6/10
Undoubted virtues don't save Gilliam's latest from being lost in narrative muddle and failure to identify
21 March 2014
Warning: Spoilers
In a dystopian alternative reality, disturbed cyber-worker Qohen Leth (he pronounces it "Cohen", others pronounce it "Quinn", to his annoyance) is beavering away at an answer to the big question "Why?" Others crossing his path are his immediate boss, a boss called Management, Management's teenage son, and a young lady who offers cybersex.

Welcome back Terry Gilliam, with another movie which features dazzling visuals in a fully realised world of its own (to me, clearly an alternate reality based on our own rather than the near future), and an impressive central performance from Christoph Waltz as Qohen.
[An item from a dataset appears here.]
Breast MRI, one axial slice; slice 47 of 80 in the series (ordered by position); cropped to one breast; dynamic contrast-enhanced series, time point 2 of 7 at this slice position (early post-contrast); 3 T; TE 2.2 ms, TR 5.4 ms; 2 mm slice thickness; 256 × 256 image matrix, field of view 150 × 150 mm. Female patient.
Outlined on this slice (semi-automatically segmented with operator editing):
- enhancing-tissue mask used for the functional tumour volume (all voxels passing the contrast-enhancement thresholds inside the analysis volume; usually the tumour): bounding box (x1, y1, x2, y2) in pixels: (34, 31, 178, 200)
Unfortunately, while the visuals capture the imagination throughout, the content does not. This rambling tale is muddled and confusing: it is far from clear what point (if any) it is trying to make. For me, the main reason for the film's narrative failure is that the world it is based in is sufficiently well realised that we recognise it as being very different from our own, which means it is difficult to attribute context to Qohen's behaviour - we don't know how troubled he is, or what the cure (if any) for his problems might be because we can't easily see what those problems are - perhaps, for instance, he is actually normal in this world he inhabits. It is really difficult to identify with him. Contrast Jonathan Pryce's Sam Lowry in Brazil (a film which The Zero Theorem resembles in some ways, both visually and thematically), a character we understand perfectly and identify with.

I like Terry Gilliam and his work, and his films are always interesting enough to be worth watching but, for me, this film failed.